Dataset entries
━━━━━━━━━━━━━━━━

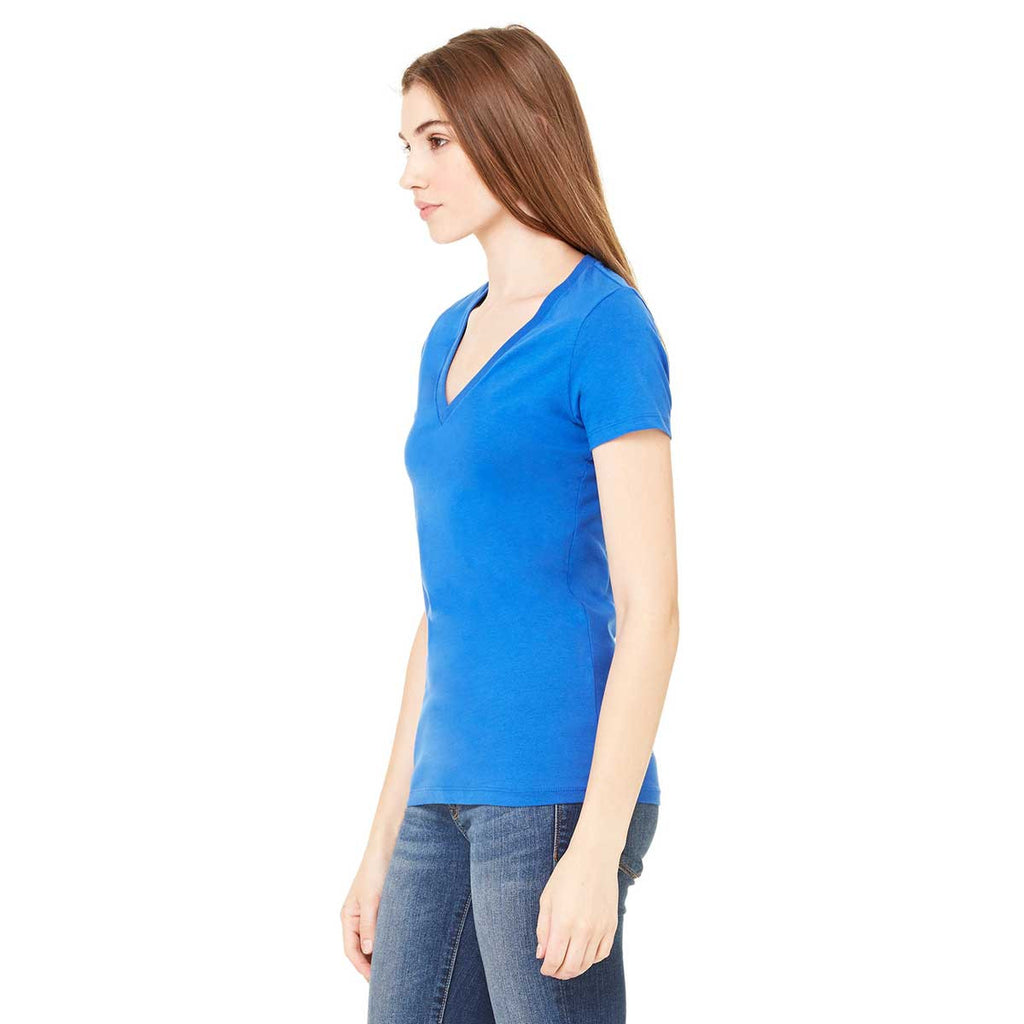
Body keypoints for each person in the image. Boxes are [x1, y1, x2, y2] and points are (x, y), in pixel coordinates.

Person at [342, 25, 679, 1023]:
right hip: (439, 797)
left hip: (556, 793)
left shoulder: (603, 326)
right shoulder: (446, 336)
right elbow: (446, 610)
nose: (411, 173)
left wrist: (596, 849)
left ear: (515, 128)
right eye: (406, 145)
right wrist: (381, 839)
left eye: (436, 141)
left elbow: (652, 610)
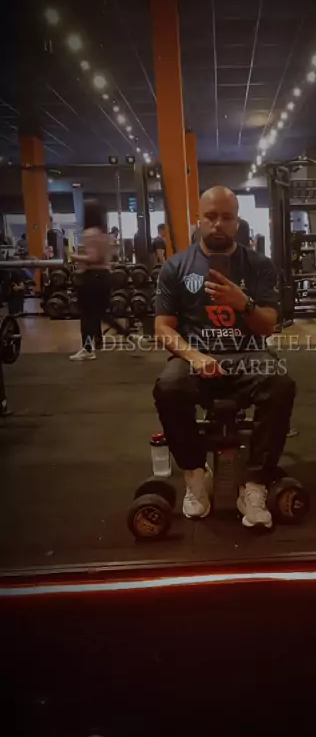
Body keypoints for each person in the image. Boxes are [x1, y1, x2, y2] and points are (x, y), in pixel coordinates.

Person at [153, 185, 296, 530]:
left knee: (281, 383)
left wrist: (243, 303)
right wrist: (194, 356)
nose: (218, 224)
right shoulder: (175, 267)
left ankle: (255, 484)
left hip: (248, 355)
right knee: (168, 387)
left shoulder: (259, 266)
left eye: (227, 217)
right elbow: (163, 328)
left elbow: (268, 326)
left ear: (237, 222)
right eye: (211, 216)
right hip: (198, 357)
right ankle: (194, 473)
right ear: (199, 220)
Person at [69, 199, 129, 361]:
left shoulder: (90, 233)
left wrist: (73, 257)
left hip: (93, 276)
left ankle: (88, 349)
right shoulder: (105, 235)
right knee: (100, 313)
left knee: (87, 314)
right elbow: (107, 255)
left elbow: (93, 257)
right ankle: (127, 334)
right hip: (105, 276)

━━━━━━━━━━━━━━━━

:: TASK DIRECTIONS ::
All of the data must be set down exactly, with no pictures included.

:: EXERCISE RESULT ::
Body keypoints for each person in the image. Boxes are [x1, y1, x2, y2] and points are (x, y), in pixel coordinates.

Person at [342, 25, 679, 1023]:
right hip: (439, 797)
left hip: (556, 793)
left shoulder: (603, 326)
right shoulder: (446, 336)
right elbow: (446, 610)
nose: (411, 173)
left wrist: (596, 849)
left ear: (515, 128)
right eye: (406, 145)
right wrist: (381, 839)
left eye: (436, 141)
left elbow: (652, 610)
Body keypoints for each person in the image. Boxes are [x1, y1, x2, y2] and points are (x, y), in pixel coordinates.

Person at [153, 185, 296, 530]:
left knee: (281, 383)
left wrist: (243, 303)
right wrist: (194, 356)
nose: (218, 224)
right shoulder: (175, 267)
left ankle: (255, 484)
left hip: (248, 355)
right knee: (168, 387)
left shoulder: (259, 266)
left eye: (227, 217)
right elbow: (163, 328)
left elbow: (268, 326)
left ear: (237, 222)
right eye: (211, 216)
right hip: (198, 357)
right ankle: (194, 473)
right ear: (199, 220)
Person at [69, 199, 129, 361]:
left shoulder: (90, 233)
left wrist: (73, 257)
left hip: (93, 276)
left ankle: (88, 349)
right shoulder: (105, 235)
right knee: (100, 313)
left knee: (87, 314)
right elbow: (107, 255)
left elbow: (93, 257)
right ankle: (127, 334)
right hip: (105, 276)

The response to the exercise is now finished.